GÖRMEZ: GÖREVİMİZİ CAMİNİN İÇİNE HAPSETMEYELİM
Diyanet İşleri Başkanı Mehmet Görmez, ”Görevimizi ve misyonumuzu caminin içine hapsetmişiz. Halbuki Türkiye değişiyor, milletimiz değişiyor, dünya değişiyor” dedi.
Görmez, Gaziantep İl Müftülüğü’nün hizmet binasının temel atma töreninde, Diyanet İşleri Başkanlığı’nın sadece Türkiye’nin dini ve manevi hayatı için çalışmadığını belirtti.
Başkanlığın, yurt dışındaki millet varlığı, gönül coğrafyasındaki bütün Müslümanlar, Rusya’daki 20 milyon Müslüman, Orta Asya Türk cumhuriyetlerinin tamamı, Balkanlardaki Evlad-ı Fatihan için büyük önem arz eden bir müessese haline geldiğini ifade eden Görmez, ”Kaybettiğimiz bir kıtamız vardı, Afrika. Son 6-7 yılda Afrika’nın 40 noktasında hizmet yürüten, hizmet götüren bir kurum haline geldik. Bütün insanlık buradan çıkacak sese kulak kesilmiş vaziyette. Her birimizin sorumluluğu çok ağır, çok büyük” diye konuştu.

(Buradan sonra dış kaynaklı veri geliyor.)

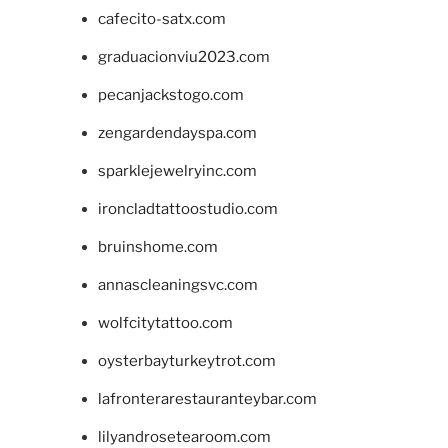
cafecito-satx.com
graduacionviu2023.com
pecanjackstogo.com
zengardendayspa.com
sparklejewelryinc.com
ironcladtattoostudio.com
bruinshome.com
annascleaningsvc.com
wolfcitytattoo.com
oysterbayturkeytrot.com
lafronterarestauranteybar.com
lilyandrosetearoom.com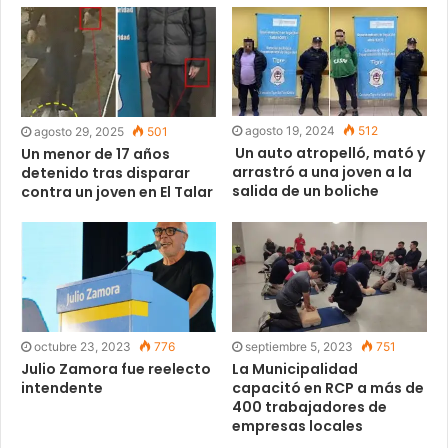
agosto 19, 2024
512
agosto 29, 2025
501
Un auto atropelló, mató y
Un menor de 17 años
arrastró a una joven a la
detenido tras disparar
salida de un boliche
contra un joven en El Talar
octubre 23, 2023
776
septiembre 5, 2023
751
Julio Zamora fue reelecto
La Municipalidad
intendente
capacitó en RCP a más de
400 trabajadores de
empresas locales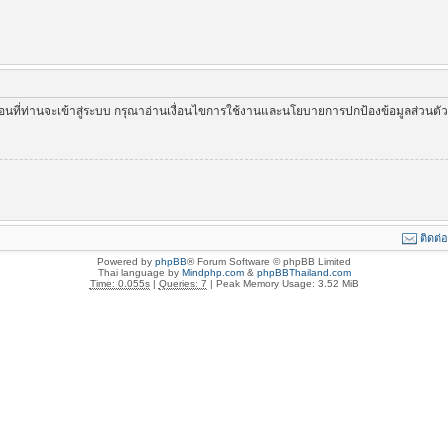
่อนที่ท่านจะเข้าสู่ระบบ กรุณาอ่านเงื่อนไขการใช้งานและนโยบายการปกป้องข้อมูลส่วนต
ติดต่
Powered by
phpBB
® Forum Software © phpBB Limited
Thai language by
Mindphp.com
&
phpBBThailand.com
Time: 0.055s
|
Queries: 7
| Peak Memory Usage: 3.52 MiB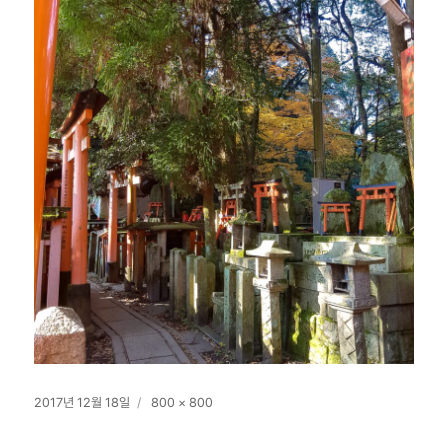
작
전
2017년 12월 18일
800 × 800
성
체
일
크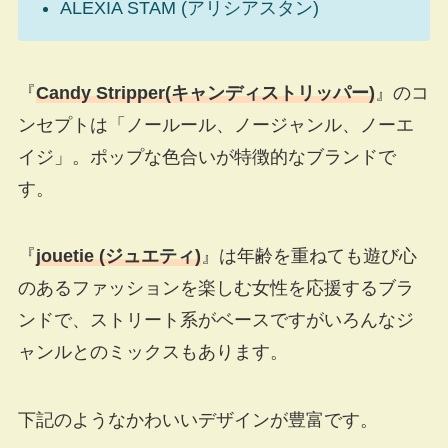
ALEXIA STAM (アリシアスタン)
『
Candy Stripper(キャンディストリッパー)
』のコ
ンセプトは「ノールール、ノージャンル、ノーエ
イジ」。ポップな色合いが特徴的なブランドで
す。
『
jouetie (ジュエティ)
』は年齢を重ねても遊び心
のあるファッションを楽しむ女性を応援するブラ
ンドで、ストリート系がベースですがいろんなジ
ャンルとのミックスもあります。
下記のようなかわいいデザインが豊富です。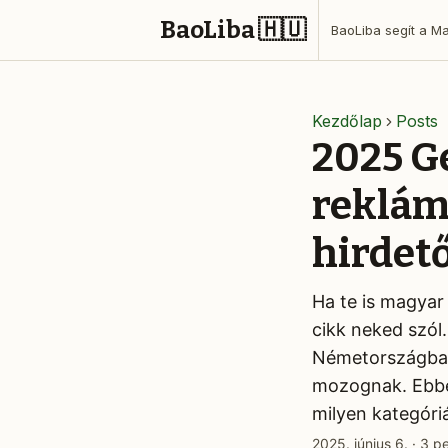
BaoLiba 🇭🇺
Kezdőlap
Posts
2025 G
reklám
hirdet
Ha te is magyar 
cikk neked szól
Németországban,
mozognak. Ebben
milyen kategóri
2025. június 6.
·
3 p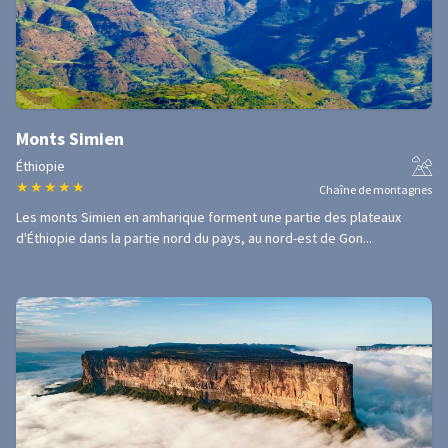
Monts Simien
Éthiopie
★
★
★
★
★
Chaîne de montagnes
Les monts Simien en amharique forment une partie des plateaux
d'Éthiopie dans la partie nord du pays, au nord-est de Gon...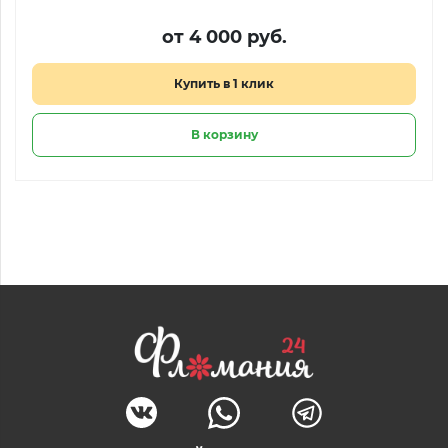
от 4 000 руб.
Купить в 1 клик
В корзину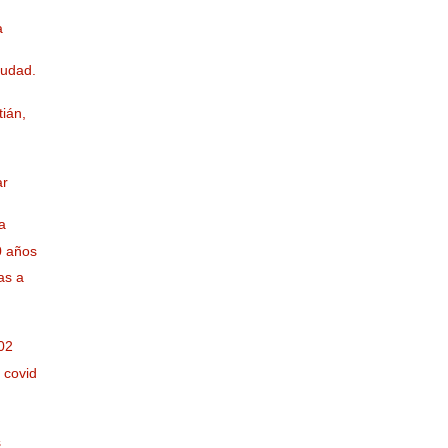
a
iudad.
ián,
ar
a
0 años
as a
02
 covid
s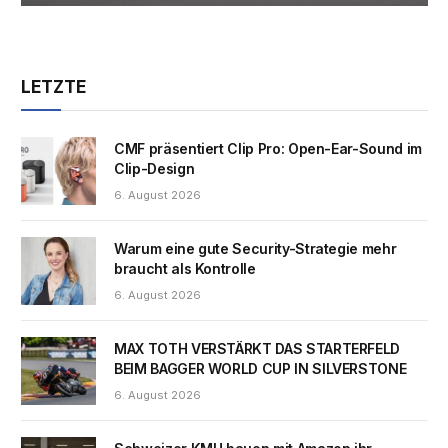
LETZTE
CMF präsentiert Clip Pro: Open-Ear-Sound im
Clip-Design
6. August 2026
Warum eine gute Security-Strategie mehr
braucht als Kontrolle
6. August 2026
MAX TOTH VERSTÄRKT DAS STARTERFELD
BEIM BAGGER WORLD CUP IN SILVERSTONE
6. August 2026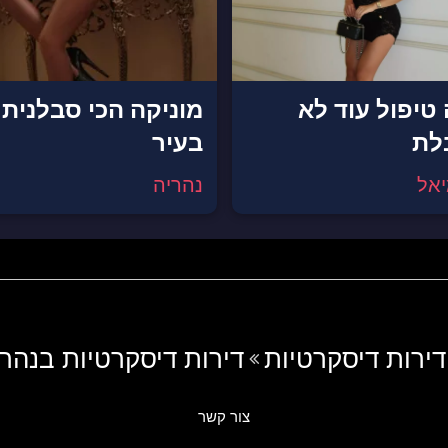
 טיפול עוד לא
מוניקה הכי סבלנית
לת
בעיר
אל
נהריה
דירות דיסקרטיות
דירות דיסקרטיות בנהרי
צור קשר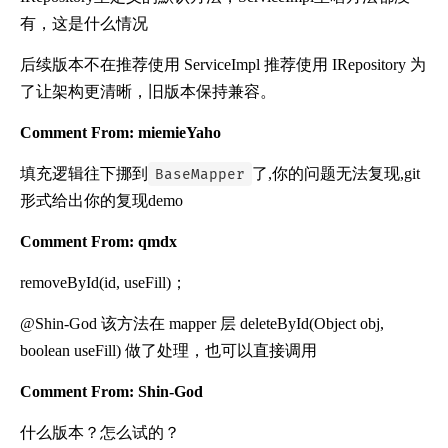
有，这是什么情况
后续版本不在推荐使用 ServiceImpl 推荐使用 IRepository 为
了让架构更清晰，旧版本保持兼容。
Comment From: miemieYaho
填充逻辑往下挪到
了,你的问题无法复现,git
BaseMapper
形式给出你的复现demo
Comment From: qmdx
removeById(id, useFill)；
@Shin-God 该方法在 mapper 层 deleteById(Object obj,
boolean useFill) 做了处理，也可以直接调用
Comment From: Shin-God
什么版本？怎么试的？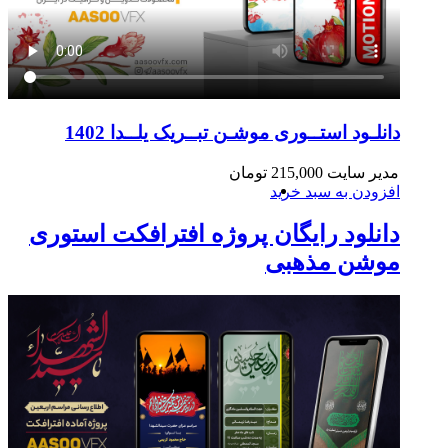
دانلـود استــوری موشـن تبــریک یلــدا 1402
مدیر سایت
215,000
تومان
افزودن به سبد خرید
دانلود رایگان پروژه افترافکت استوری
موشن مذهبی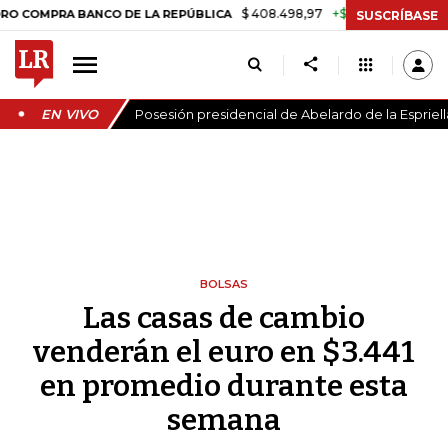
$ 408.498,97
+$ 8.753,81
+2,19%
PRA BANCO DE LA REPÚBLICA
T
SUSCRÍBASE
EN VIVO
Posesión presidencial de Abelardo de la Espriell
BOLSAS
Las casas de cambio
venderán el euro en $3.441
en promedio durante esta
semana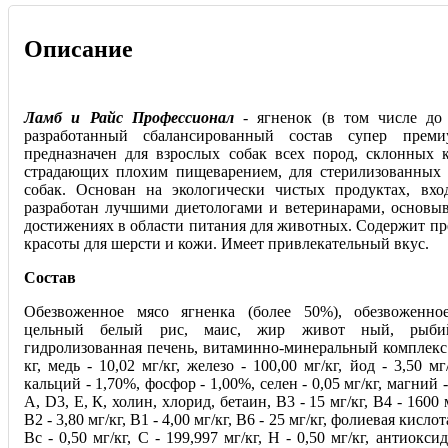
Описание
Ламб и Райс Профессионал
- ягненок (в том числе до 
разработанный сбалансированный состав супер прем
предназначен для взрослых собак всех пород, склонных к
страдающих плохим пищеварением, для стерилизованных
собак. Основан на экологически чистых продуктах, вх
разработан лучшими диетологами и ветеринарами, основыв
достижениях в области питания для животных. Содержит пр
красоты для шерсти и кожи. Имеет привлекательный вкус.
Состав
Обезвоженное мясо ягненка (более 50%), обезвоженно
цельный белый рис, маис, жир живот ный, рыби
гидролизованная печень, витаминно-минеральный комплекс 
кг, медь - 10,02 мг/кг, железо - 100,00 мг/кг, йод - 3,50 мг
кальций - 1,70%, фосфор - 1,00%, селен - 0,05 мг/кг, магний
А, D3, Е, К, холин, хлорид, бетаин, В3 - 15 мг/кг, В4 - 1600 м
В2 - 3,80 мг/кг, В1 - 4,00 мг/кг, В6 - 25 мг/кг, фолиевая кислот
Bc - 0,50 мг/кг, С - 199,997 мг/кг, H - 0,50 мг/кг, антиокси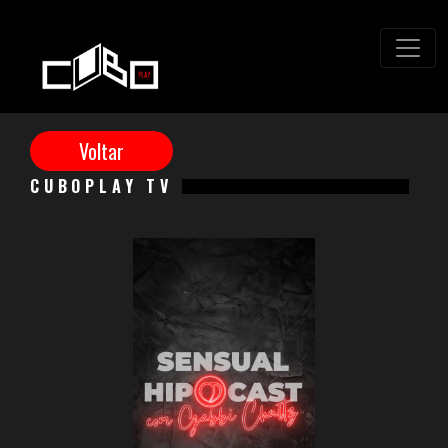
CUBOPLAY TV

Gaziantep’te sıradan bir kamu binasının temelini atmadıklarını vurgulayan Görmez, ”Sadece yurt içinde değil, yurt dışında da önemli olduğu için bugün bu temeli atıyoruz. Zaman zaman haddini aşarak ‘Diyanet İşleri Başkanlığı ile Tapu Kadastro Genel Müdürlüğü arasında ne fark var’ diyenler olmuştur. Ama o öyle değil. Evet bir kamu kurumudur ama, burada sıradan bir kamu kurumunun temelini atmıyoruz” dedi.
Müessese olarak gecikmeleri olduğuna işaret eden Görmez, köyden kentlere göçte, büyük şehirlerin manevi hayatını tanzimde geciktiklerine dikkati çekerek, ”Yurt dışına millet varlığımız göç etmiş gecikmişiz, Sovyetler Birliği dağılmış, Yugoslavya dağılmış gecikmişiz. Dünya değişmiş orada gecikmişiz. Bütün dünyanın bize ihtiyaç olduğu bir noktada gecikmeler yaşamışız. Şimdi bu gecikmeleri telafi etmek için uğraşıyoruz” diye konuştu.
Hademe-i Hayrat’tan din görevlisine
Görmez, temelini atacakları müftülük binasının, diğer müftülük binalarının ve diyanet sitesinin sıradan birer bürokratik kurum olamayacağını söyledi.
Diyanet İşleri Başkanlığı’nda bütün görev tanımlarının değiştiğini vurgulayan Görmez, şunları kaydetti.
”3 Mart 1924’ten 1964’e kadar Diyanet Teşkilatı mensuplarının adı ‘Hademe-i Hayrat’ olmuş. Bu da bütün hayırlı işlerin hizmetkarı demek. Başkanından müftüsüne, imamından müezzinine, vaizinden bütün görevlilerine kadar herkesin adı Hademe-i Hayrat olmuş. Sonra ne yapmışız adını din görevlisi, biraz daha gitmiş cami görevlisi yapmışız. Görevimizi ve misyonumuzu caminin içine hapsetmişiz. Halbuki Türkiye değişiyor, milletimiz değişiyor, dünya değişiyor. Bizim o ilk 25 yıldaki adımız bize çok daha yakışıyor. Biz tekrar o adımıza layık hizmetler yapabilmek için arkadaşlarımla birlikte 24 saat çalışıyoruz.”